Un choix de style néo-gothique approuvé et annoté par l’empereur Guillaume II

Trois années auront été nécessaires pour ériger cette structure de style néo-gothique, construite en un temps record. Établi par les architectes berlinois Ernst Hake et Ewald von Rechenberg, l’Hôtel des Postes a été bâti d’avril 1896 à août 1899, sur un terrain de 11 000 m2 aux abords des bâtiments ministériels et impériaux. Le coût total des travaux s’élevait à 2,35 millions de Reichsmark, soit 31,5 millions d’euros estimés.  À cette époque, Strasbourg est alors capitale d’un territoire intitulé “Terre d’Empire Alsace- Lorraine”, régi par le Reich allemand.
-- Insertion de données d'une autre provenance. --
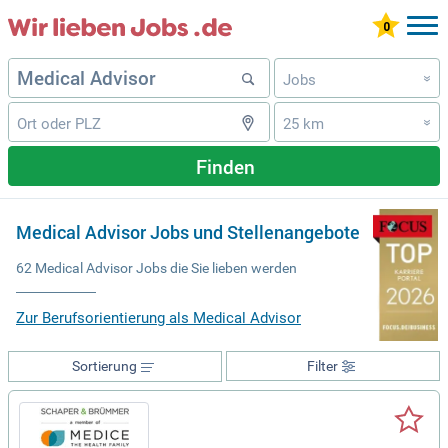
Jobs
»
25 km
»
Finden
Medical Advisor Jobs und Stellenangebote
62 Medical Advisor Jobs die Sie lieben werden
Zur Berufsorientierung als Medical Advisor
Sortierung
Filter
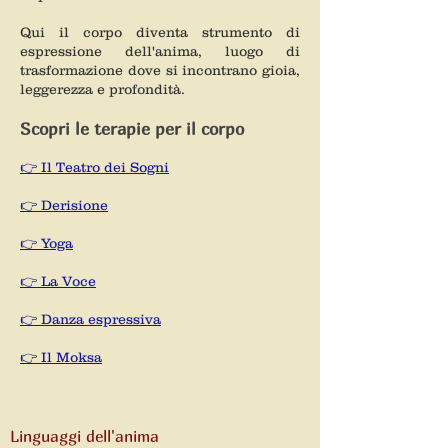
Qui il corpo diventa strumento di
espressione dell'anima, luogo di
trasformazione dove si incontrano gioia,
leggerezza e profondità.
Scopri le terapie per il corpo
👉 Il Teatro dei Sogni
👉 Derisione
👉 Yoga
👉 La Voce
👉 Danza espressiva
👉 Il Moksa
Linguaggi dell'anima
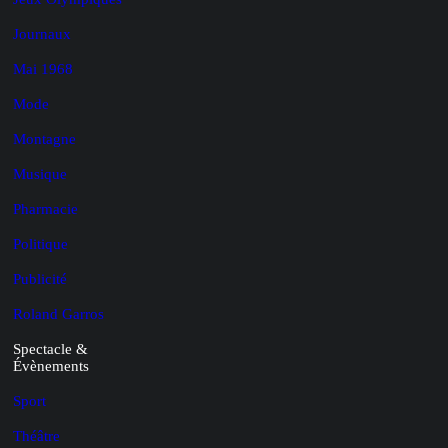
Journaux
Mai 1968
Mode
Montagne
Musique
Pharmacie
Politique
Publicité
Roland Garros
Spectacle &
Évènements
Sport
Théâtre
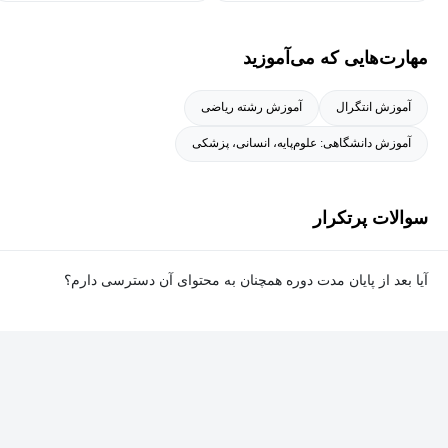
مهارت‌هایی که می‌آموزید
آموزش انتگرال
آموزش رشته ریاضی
آموزش دانشگاهی: علوم‌پایه، انسانی، پزشکی
سوالات پرتکرار
آیا بعد از پایان مدت دوره همچنان به محتوای آن دسترسی دارم؟
بله. پس از پایان مدت دوره نیز به ویدئوها، تمرین‌ها، پروژه‌ها و سایر
محتوای آموزشی دوره دسترسی خواهید داشت؛ اما امکان تصحیح
تمرین‌ها توسط پشتیبان دوره و دریافت گواهی‌نامه برای شما وجود
نخواهد داشت.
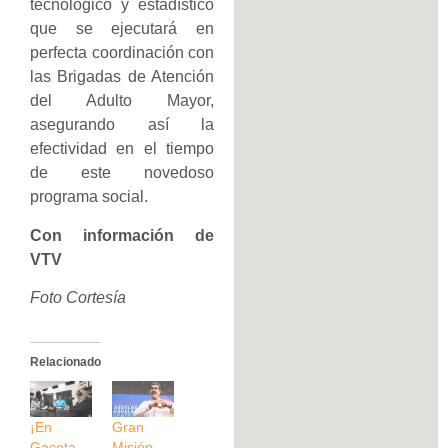
tecnológico y estadístico
que se ejecutará en
perfecta coordinación con
las Brigadas de Atención
del Adulto Mayor,
asegurando así la
efectividad en el tiempo
de este novedoso
programa social.
Con información de
VTV
Foto Cortesía
Relacionado
¡En
Gran
Gaceta
Misión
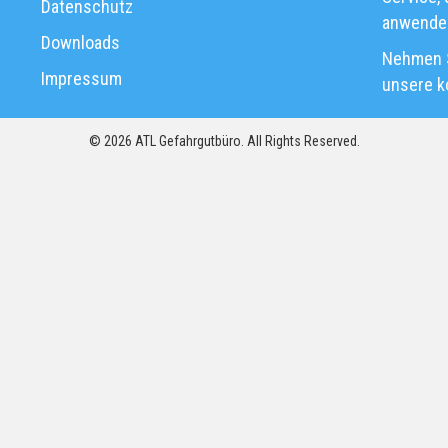
Datenschutz
anwende
Downloads
Nehmen S
Impressum
unsere k
© 2026 ATL Gefahrgutbüro. All Rights Reserved.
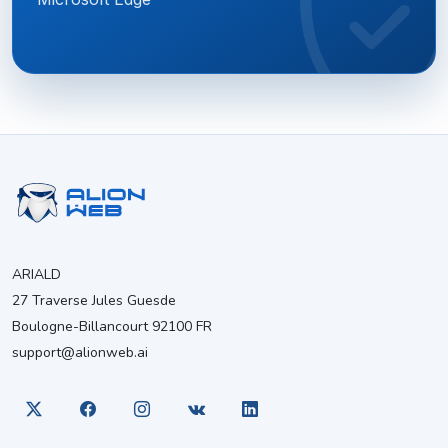
ARIALD
27 Traverse Jules Guesde
Boulogne-Billancourt 92100 FR
support@alionweb.ai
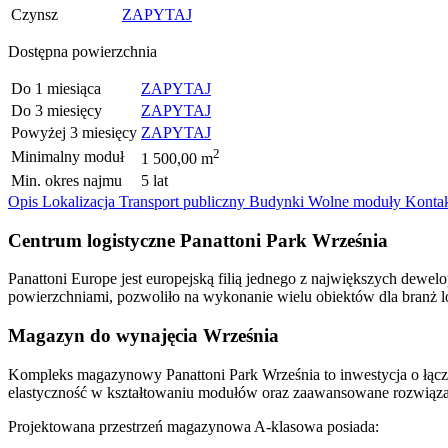
Czynsz
ZAPYTAJ
Dostępna powierzchnia
Do 1 miesiąca
ZAPYTAJ
Do 3 miesięcy
ZAPYTAJ
Powyżej 3 miesięcy
ZAPYTAJ
2
Minimalny moduł
1 500,00 m
Min. okres najmu
5 lat
Opis
Lokalizacja
Transport publiczny
Budynki
Wolne moduły
Konta
Centrum logistyczne Panattoni Park Września
Panattoni Europe jest europejską filią jednego z największych dewe
powierzchniami, pozwoliło na wykonanie wielu obiektów dla branż log
Magazyn do wynajęcia Września
Kompleks magazynowy Panattoni Park Września to inwestycja o łącz
elastyczność w kształtowaniu modułów oraz zaawansowane rozwiązania 
Projektowana przestrzeń magazynowa A-klasowa posiada:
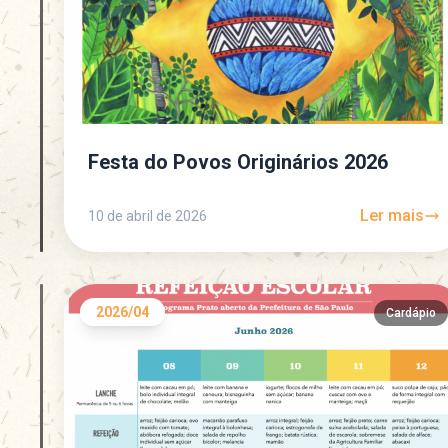
Festa do Povos Originários 2026
Ler mais
10 de abril de 2026
2026/04
Cardápio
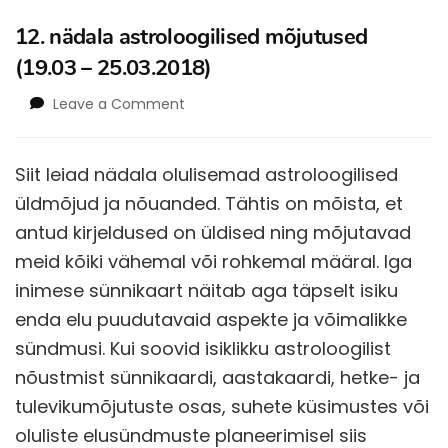
12. nädala astroloogilised mõjutused
(19.03 – 25.03.2018)
on
Leave a Comment
12.
nädala
astroloogilised
Siit leiad nädala olulisemad astroloogilised
mõjutused
üldmõjud ja nõuanded. Tähtis on mõista, et
(19.03
–
antud kirjeldused on üldised ning mõjutavad
25.03.2018)
meid kõiki vähemal või rohkemal määral. Iga
inimese sünnikaart näitab aga täpselt isiku
enda elu puudutavaid aspekte ja võimalikke
sündmusi. Kui soovid isiklikku astroloogilist
nõustmist sünnikaardi, aastakaardi, hetke- ja
tulevikumõjutuste osas, suhete küsimustes või
oluliste elusündmuste planeerimisel siis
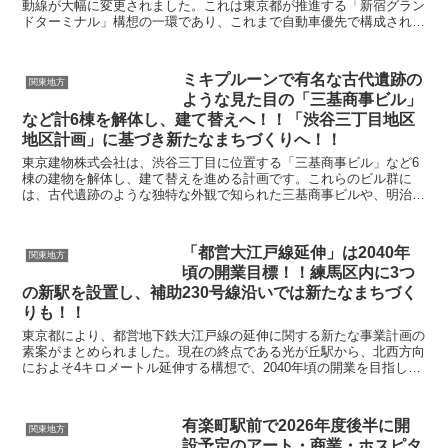
動線が大幅に変更されました。これは東京都が推進する「新宿グラン
ドターミナル」構想の一環であり、これまで自動車優先で構成されて
きた西口駅前広場を、人中心の空間へと転換する取...
ミキプルーンで有名な古代遺跡の
関東地方
ような見た目の「三基商事ビル」
など計6棟を解体し、建て替えへ！！「渋谷三丁目地区
地区計画」に基づき新たなまちづくりへ！！
東京建物株式会社は、渋谷三丁目に位置する「三基商事ビル」など6
棟の建物を解体し、建て替えを進める計画です。これらのビル群に
は、古代遺跡のような独特な外観で知られた三基商事ビルや、明治通
り沿いに立地する雑居ビルが含まれています。今回の解体工...
「都営大江戸線延伸」は2040年
関東地方
頃の開業目標！！練馬区内に3つ
の新駅を設置し、補助230号線沿いでは新たなまちづく
りも！！
東京都により、都営地下鉄大江戸線の延伸に関する新たな事業計画の
素案がまとめられました。現在の終点である光が丘駅から、北西方向
におよそ4キロメートル延伸する構想で、2040年頃の開業を目指しま
す。 計画では、練馬区内に3つの新駅を設置...
有楽町駅前で2026年度後半に開
関東地方
設予定のアート・商業・ホスピタ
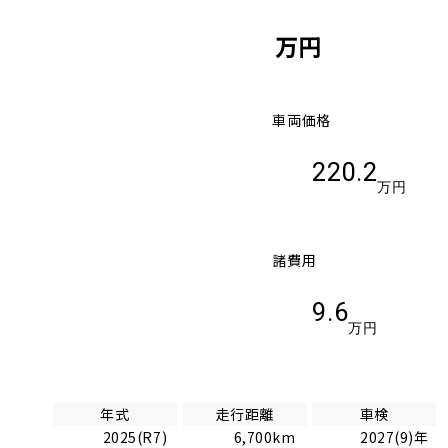
万円
車両価格
220.2
万円
諸費用
9.6
万円
年式
走行距離
車検
2025(R7)
6,700km
2027(9)年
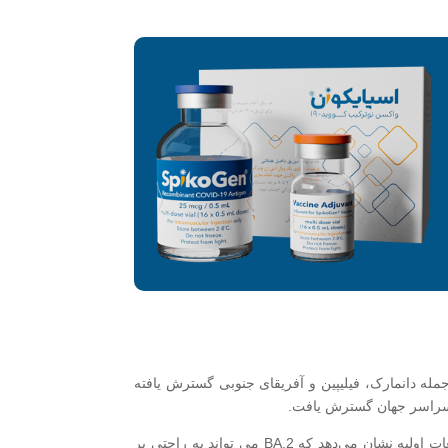
عت در کشورهایی از جمله دانمارک، فیلیپین و آفریقای جنوبی گسترش یافته
مطالعه آزمایشگاهی BA.2 نشان می‌دهد که افزایش سریع آن احتمالاً نتیجه انتقال‌پذیری بیشتر آن نسبت به BA.1 است و سایر مطالعات اولیه نشان می‌دهد که BA.2 می تواند به راحتی بر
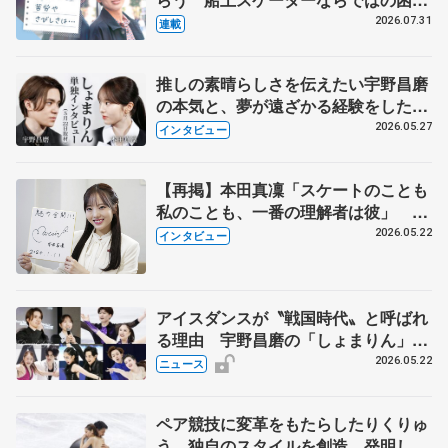
とは 影響あったPIW前キャプテン松
2026.07.31
連載
永さんの存在
推しの素晴らしさを伝えたい宇野昌磨
の本気と、夢が遠ざかる経験をした本
田真凜の覚悟
2026.05.27
インタビュー
【再掲】本田真凜「スケートのことも
私のことも、一番の理解者は彼」 引
退時の単独インタビューで語った競技
2026.05.22
インタビュー
人生や家族、恋人、これからの夢…
アイスダンスが〝戦国時代〟と呼ばれ
る理由 宇野昌磨の「しょまりん」ら
実力者が相次いで参戦 国内の競争激
2026.05.22
ニュース
化
ペア競技に変革をもたらしたりくりゅ
う 独自のスタイルを創造、発明した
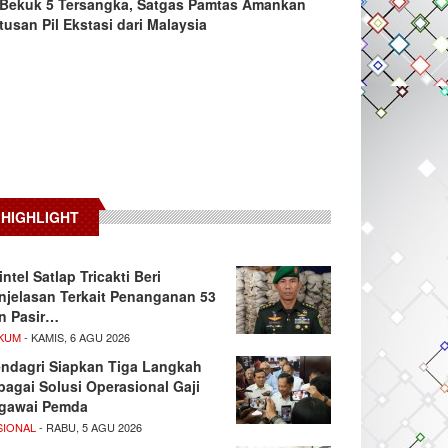
Bekuk 5 Tersangka, Satgas Pamtas Amankan
tusan Pil Ekstasi dari Malaysia
HIGHLIGHT
intel Satlap Tricakti Beri
njelasan Terkait Penanganan 53
n Pasir…
KUM
- KAMIS, 6 AGU 2026
ndagri Siapkan Tiga Langkah
bagai Solusi Operasional Gaji
gawai Pemda
SIONAL
- RABU, 5 AGU 2026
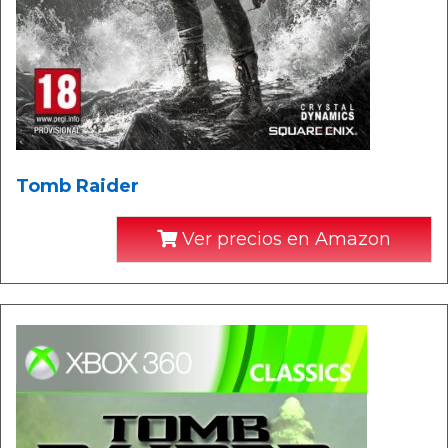
Tomb Raider
Ver precios en Amazon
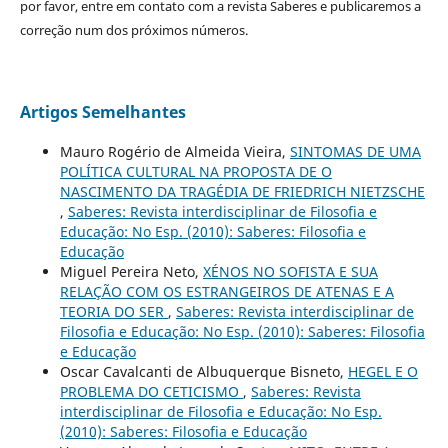
por favor, entre em contato com a revista Saberes e publicaremos a
correção num dos próximos números.
Artigos Semelhantes
Mauro Rogério de Almeida Vieira,
SINTOMAS DE UMA
POLÍTICA CULTURAL NA PROPOSTA DE O
NASCIMENTO DA TRAGÉDIA DE FRIEDRICH NIETZSCHE
,
Saberes: Revista interdisciplinar de Filosofia e
Educação: No Esp. (2010): Saberes: Filosofia e
Educação
Miguel Pereira Neto,
XÉNOS NO SOFISTA E SUA
RELAÇÃO COM OS ESTRANGEIROS DE ATENAS E A
TEORIA DO SER
,
Saberes: Revista interdisciplinar de
Filosofia e Educação: No Esp. (2010): Saberes: Filosofia
e Educação
Oscar Cavalcanti de Albuquerque Bisneto,
HEGEL E O
PROBLEMA DO CETICISMO
,
Saberes: Revista
interdisciplinar de Filosofia e Educação: No Esp.
(2010): Saberes: Filosofia e Educação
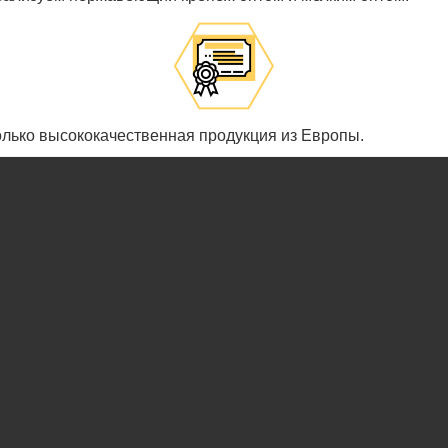
олько высококачественная продукция из Европы.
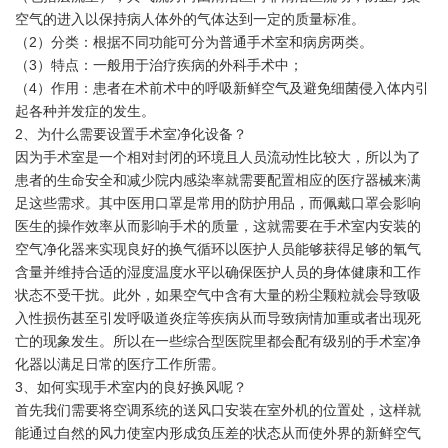
空气的进入以保持病人体外的气体达到一定的质量标准。
（2）分类：根据不同功能可分为普通手术室和病房两类。
（3）特点：一般用于治疗疾病的外科手术中；
（4）作用：患者在术前术中的呼吸新鲜空气及避免细菌侵入体内引
起各种并发症的发生。
2、为什么需要设置手术室净化设备？
因为手术室是一个相对封闭的环境且人员流动性比较大，所以为了
患者的生命安全和减少院内感染率就需要配置相应的医疗器械来满
足这些需求。其中医用口罩是常用的防护用品，而佩戴口罩会影响
医生的操作效率从而影响手术的质量，这就需要在手术室内安装的
空气净化器来实现良好的换气循环以医护人员能够获得足够的氧气
含量并维持合适的湿度温度水平以确保医护人员的身体健康和工作
状态不受干扰。此外，如果空气中含有大量的粉尘颗粒就会导致吸
入性损伤甚至引发呼吸道炎症等疾病从而导致病情加重或者出现死
亡的现象发生。所以在一些综合型医院里都会配有级别的手术室净
化器以满足日常的医疗工作所需。
3、如何实现手术室内的良好换风呢？
首先我们需要将空调系统的送风口安装在室外机的位置处，这样就
能通过自然的风力使室内形成负压差的状态从而使外界的新鲜空气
Sous l’impulsion de ce dernier, la métropole verra alors se développer une politique d’urbanisme très importante. Plus de 40 bâtiments publics y seront érigés entre 1870 et 1918 (la gare centrale, l’université, le Palais de l’Empereur (aujourd’hui, le Palais du Rhin)…). Forte de cette dynamique, jusqu’à 1914, Strasbourg triplera sa population de 75 à 175 000 habitants.

Pour l’Hôtel des Postes, le choix de style néo-gothique a été approuvé et annoté par l’empereur Guillaume II en personne, dès
1895. Un avant-projet, de l’architecte Skjold Neckelmann, largement inspiré du style néo-renaissance du Reichstag de Berlin (1884-1894), avait été envisagé au préalable, puis finalement rejeté. Cette rupture avec les constructions alentours s’inscrit toutefois dans la continuité par l’utilisation du grès blanc, extrait des carrières de Phalsbourg et Arzviller.